Another thought-provoking report from the folks at eMarketer last week.  This one is called “The Smartphone Class: Connected Consumers Transform US Commerce and Culture.”  When you think about it, are you aware of anyone who has purchased a new phone in the last year that hasn’t bought a smartphone of some sort?  I don’t want to sound like a techno-snob and I’m well aware that the installed base of “feature phones” – those that some things such as text beyond just voice but aren’t really smart phones (Android, iPhones, etc.) is still pretty large (as in almost half), but giving them a ton of thought is akin to filming TV showsin black and white when color became the norm.

While Apple has not listened to my complaints ...

(Photo credit: Wikipedia)

In any event:

eMarketer estimates nearly 116 million Americans will use a smartphone at least monthly by the end of this year, up from 93.1 million in 2011. By 2013, they will represent over half of all mobile phone users, and by 2016, nearly three in five consumers will have a smartphone.

Turns out, eMarketer underestimated how quickly they’d be the majority:

50.4% of U.S. mobile subscribers owned smartphones in March 2012, up from 47.8% in December 2011, according to Q1 2012 data from Nielsen Mobile Insights. Broken down by operating system: Android was first with a 48.5% share, followed by Apple’s iOS (32%), RIM‘s BlackBerry (11.6%), Windows Mobile (4.1%), Windows Phone (1.7%), and other (2.1%).

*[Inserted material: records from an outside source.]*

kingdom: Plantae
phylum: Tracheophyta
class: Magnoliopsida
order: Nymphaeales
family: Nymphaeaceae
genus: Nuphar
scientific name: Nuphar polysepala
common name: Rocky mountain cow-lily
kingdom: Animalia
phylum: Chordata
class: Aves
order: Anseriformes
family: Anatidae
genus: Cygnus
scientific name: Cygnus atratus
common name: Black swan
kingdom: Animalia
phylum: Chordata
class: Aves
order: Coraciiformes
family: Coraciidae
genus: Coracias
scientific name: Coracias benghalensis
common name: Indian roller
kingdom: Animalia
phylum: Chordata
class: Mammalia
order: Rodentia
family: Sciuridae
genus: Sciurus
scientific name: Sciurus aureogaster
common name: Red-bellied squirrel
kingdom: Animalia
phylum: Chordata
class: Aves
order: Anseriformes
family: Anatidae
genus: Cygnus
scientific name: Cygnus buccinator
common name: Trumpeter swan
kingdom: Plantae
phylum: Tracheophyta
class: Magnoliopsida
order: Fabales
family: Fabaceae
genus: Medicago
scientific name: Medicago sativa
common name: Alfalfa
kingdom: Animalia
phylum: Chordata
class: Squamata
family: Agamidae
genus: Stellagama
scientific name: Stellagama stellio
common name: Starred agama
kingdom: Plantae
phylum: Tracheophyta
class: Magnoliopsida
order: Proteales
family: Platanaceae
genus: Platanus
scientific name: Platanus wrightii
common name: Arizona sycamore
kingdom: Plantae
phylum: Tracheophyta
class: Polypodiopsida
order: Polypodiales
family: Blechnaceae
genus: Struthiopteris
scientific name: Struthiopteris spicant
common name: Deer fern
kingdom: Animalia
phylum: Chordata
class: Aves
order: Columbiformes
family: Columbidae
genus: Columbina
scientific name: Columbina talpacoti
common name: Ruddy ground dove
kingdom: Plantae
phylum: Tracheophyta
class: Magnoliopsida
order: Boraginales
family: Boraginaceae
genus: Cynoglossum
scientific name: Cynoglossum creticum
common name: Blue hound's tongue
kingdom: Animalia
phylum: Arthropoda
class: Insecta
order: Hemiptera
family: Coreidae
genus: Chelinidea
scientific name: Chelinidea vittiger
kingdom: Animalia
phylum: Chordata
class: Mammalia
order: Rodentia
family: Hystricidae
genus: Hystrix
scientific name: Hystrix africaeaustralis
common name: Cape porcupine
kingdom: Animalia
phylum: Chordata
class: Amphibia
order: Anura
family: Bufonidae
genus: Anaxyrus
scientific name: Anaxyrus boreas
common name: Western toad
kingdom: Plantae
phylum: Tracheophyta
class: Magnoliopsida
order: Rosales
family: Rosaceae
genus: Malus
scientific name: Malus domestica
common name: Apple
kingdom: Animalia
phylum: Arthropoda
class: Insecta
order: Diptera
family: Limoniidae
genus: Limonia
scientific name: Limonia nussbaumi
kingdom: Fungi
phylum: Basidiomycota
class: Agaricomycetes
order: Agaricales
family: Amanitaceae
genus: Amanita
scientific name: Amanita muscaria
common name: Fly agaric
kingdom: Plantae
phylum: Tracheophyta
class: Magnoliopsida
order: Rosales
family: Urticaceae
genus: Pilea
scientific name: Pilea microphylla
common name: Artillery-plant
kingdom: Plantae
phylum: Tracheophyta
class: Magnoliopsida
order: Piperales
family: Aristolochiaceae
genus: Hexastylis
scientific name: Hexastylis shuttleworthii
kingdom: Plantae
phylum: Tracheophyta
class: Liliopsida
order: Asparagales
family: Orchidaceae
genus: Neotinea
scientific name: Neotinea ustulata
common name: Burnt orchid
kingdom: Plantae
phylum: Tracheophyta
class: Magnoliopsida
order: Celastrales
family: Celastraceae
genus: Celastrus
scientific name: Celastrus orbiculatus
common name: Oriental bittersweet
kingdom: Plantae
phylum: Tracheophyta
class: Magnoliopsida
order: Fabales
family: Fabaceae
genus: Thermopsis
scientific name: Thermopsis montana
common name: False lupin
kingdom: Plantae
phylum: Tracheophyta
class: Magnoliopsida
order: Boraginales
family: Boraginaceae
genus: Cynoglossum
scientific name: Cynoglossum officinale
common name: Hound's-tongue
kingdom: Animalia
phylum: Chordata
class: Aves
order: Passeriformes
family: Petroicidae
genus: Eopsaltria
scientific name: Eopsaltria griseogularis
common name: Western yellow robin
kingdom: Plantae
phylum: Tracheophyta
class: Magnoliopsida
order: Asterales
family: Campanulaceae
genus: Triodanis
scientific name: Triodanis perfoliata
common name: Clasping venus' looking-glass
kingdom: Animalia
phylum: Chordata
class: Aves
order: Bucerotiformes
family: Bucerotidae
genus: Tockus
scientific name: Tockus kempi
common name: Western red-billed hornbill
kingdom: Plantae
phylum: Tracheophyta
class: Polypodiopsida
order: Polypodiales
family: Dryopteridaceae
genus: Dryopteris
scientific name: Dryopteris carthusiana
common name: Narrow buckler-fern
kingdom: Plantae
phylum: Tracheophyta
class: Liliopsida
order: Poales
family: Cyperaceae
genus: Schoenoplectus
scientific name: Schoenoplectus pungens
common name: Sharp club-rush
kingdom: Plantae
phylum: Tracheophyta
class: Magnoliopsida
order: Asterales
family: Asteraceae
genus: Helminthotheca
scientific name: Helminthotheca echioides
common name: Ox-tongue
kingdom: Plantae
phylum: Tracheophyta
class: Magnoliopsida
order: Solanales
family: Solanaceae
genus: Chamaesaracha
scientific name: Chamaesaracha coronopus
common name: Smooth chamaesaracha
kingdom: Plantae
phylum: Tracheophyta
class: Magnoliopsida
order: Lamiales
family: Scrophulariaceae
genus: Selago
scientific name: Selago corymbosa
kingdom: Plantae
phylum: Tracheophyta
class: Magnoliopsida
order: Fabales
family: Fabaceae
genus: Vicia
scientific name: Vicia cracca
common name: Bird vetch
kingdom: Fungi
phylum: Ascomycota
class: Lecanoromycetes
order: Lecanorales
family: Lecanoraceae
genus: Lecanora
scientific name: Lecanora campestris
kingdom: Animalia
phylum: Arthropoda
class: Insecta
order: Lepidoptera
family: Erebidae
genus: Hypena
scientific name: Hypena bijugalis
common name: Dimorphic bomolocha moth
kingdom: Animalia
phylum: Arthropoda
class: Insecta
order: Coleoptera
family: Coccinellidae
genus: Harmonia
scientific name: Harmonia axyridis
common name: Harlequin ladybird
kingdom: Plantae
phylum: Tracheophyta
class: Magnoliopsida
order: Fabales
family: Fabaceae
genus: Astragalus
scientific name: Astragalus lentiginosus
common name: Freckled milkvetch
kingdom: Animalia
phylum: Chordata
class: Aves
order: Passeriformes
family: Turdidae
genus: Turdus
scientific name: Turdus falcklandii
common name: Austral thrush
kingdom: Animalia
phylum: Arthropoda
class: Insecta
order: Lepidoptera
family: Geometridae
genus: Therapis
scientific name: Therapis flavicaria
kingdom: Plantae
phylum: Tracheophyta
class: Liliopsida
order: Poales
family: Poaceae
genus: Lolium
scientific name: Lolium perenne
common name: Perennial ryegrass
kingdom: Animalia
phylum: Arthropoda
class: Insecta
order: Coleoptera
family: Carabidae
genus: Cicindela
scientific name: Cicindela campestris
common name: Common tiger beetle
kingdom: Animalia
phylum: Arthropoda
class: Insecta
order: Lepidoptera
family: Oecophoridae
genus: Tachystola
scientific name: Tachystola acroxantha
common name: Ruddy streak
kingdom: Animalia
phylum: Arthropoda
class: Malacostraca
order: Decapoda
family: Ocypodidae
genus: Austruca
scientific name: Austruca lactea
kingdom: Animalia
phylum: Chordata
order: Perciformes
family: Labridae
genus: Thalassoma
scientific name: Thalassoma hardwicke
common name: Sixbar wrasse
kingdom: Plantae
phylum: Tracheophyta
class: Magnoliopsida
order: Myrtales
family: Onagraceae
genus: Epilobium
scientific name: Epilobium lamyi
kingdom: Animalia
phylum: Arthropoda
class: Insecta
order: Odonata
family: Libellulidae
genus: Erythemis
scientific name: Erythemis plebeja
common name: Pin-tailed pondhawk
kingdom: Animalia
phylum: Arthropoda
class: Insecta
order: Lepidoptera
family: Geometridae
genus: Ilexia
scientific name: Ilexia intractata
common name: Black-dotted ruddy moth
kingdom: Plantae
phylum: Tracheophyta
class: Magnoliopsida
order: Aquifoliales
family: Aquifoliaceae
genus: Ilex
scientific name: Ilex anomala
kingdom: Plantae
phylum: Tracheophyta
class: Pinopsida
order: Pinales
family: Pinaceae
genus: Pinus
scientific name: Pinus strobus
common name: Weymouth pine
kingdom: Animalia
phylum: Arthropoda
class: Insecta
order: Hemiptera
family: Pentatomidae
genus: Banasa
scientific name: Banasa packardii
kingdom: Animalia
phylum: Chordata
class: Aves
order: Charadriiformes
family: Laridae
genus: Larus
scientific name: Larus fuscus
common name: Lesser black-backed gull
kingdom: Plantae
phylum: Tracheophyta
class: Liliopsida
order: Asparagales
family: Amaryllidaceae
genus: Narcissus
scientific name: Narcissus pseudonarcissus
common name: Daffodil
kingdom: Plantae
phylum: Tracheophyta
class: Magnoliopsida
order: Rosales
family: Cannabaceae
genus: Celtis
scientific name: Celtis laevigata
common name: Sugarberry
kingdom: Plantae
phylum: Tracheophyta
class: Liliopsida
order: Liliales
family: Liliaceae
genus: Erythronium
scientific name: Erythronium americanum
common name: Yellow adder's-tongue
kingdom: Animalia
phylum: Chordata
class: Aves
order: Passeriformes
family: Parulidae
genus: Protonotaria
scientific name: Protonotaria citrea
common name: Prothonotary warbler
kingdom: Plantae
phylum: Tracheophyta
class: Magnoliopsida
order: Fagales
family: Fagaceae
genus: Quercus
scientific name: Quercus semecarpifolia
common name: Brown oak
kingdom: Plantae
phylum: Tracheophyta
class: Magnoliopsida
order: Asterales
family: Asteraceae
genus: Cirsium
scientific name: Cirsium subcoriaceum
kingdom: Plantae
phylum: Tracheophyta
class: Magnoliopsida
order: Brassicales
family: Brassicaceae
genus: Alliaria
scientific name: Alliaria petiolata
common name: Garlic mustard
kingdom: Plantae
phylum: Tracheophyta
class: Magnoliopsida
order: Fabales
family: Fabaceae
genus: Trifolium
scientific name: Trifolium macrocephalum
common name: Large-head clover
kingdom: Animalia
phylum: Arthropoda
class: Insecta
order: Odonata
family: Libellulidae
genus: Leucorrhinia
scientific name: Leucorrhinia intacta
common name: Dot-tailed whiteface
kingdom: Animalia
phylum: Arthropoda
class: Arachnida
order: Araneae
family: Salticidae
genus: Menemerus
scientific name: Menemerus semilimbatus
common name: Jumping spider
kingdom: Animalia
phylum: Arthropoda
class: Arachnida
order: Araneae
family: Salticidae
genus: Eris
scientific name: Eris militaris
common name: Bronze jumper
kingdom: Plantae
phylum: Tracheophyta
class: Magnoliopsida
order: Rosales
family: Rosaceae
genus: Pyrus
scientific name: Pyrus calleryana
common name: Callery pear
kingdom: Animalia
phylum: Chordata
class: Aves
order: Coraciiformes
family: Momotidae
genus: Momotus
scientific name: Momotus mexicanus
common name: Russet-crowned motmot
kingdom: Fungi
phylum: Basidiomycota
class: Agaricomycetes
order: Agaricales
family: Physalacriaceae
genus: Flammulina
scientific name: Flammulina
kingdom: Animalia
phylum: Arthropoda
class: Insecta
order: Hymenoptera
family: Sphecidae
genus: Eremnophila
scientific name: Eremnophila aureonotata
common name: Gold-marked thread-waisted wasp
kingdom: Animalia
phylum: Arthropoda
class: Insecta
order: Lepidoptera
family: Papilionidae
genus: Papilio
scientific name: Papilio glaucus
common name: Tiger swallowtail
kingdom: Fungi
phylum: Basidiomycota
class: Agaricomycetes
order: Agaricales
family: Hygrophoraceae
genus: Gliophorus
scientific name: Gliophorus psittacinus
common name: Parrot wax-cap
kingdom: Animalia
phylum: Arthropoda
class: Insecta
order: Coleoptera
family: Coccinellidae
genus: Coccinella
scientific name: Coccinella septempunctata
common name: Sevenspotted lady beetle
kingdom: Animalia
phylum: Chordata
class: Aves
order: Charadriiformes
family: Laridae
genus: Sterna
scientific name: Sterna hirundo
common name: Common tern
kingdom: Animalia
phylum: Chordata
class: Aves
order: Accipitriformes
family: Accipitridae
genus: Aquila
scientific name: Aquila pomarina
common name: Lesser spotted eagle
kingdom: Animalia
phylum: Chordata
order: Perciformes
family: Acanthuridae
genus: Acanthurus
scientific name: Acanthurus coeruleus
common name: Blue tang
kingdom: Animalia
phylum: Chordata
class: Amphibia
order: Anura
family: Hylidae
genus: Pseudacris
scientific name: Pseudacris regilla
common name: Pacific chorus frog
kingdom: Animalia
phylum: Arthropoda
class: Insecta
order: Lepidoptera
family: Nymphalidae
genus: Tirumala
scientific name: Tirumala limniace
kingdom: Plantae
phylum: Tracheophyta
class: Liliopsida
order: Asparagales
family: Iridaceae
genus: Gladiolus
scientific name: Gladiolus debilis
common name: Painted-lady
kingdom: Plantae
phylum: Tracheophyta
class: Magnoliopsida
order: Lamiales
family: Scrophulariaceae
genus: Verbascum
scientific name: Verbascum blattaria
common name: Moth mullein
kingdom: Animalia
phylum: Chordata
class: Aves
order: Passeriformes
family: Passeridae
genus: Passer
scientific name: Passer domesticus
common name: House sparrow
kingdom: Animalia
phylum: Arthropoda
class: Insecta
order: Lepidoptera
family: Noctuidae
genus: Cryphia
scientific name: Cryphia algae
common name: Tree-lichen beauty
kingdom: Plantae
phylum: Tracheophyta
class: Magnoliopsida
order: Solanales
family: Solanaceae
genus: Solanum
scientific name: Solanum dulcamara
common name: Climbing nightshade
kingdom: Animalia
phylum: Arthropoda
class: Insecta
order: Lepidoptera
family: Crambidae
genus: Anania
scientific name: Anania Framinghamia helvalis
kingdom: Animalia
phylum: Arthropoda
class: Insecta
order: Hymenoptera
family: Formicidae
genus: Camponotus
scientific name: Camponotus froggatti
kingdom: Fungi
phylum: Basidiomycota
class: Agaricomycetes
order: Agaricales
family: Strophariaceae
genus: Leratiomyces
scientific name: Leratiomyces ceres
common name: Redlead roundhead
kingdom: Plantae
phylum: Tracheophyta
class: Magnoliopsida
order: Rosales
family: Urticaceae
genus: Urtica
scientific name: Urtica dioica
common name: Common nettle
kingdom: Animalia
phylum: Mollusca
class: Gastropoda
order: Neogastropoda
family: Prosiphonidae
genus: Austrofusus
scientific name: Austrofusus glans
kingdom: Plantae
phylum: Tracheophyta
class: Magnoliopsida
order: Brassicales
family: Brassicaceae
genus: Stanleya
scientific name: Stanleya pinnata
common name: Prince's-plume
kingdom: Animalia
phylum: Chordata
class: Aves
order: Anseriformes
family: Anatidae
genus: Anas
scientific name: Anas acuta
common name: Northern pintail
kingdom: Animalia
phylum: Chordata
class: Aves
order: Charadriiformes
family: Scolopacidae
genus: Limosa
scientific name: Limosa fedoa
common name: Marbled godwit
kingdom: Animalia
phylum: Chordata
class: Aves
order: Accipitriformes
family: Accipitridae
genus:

What’s interesting is how this has changed user behavior.  People with these devices are “always on.”  They are constantly consuming content, generally in small increments.  A few minutes of news, a funny video, 10 minutes of a game while commuting.  The issue becomes how are the old guard of content producers adapting?  It’s great that TV shows are available across platforms, but the study tells us that a 20 minute TV episode is unlikely to hit the sweet spot of consumption.  Could it be that the nature of TV itself changes?  What made the 30 or 60 minute episode king other than an ability to tell people when to tune in?

So while “consuming content in frequent, small portions means more touch points for marketers,” it seems to me that users want to be touched differently from how they’ve been in the past.  If we’re producing content, we need to keep that in mind.  And I’ll just leave it there before we head into weirdness.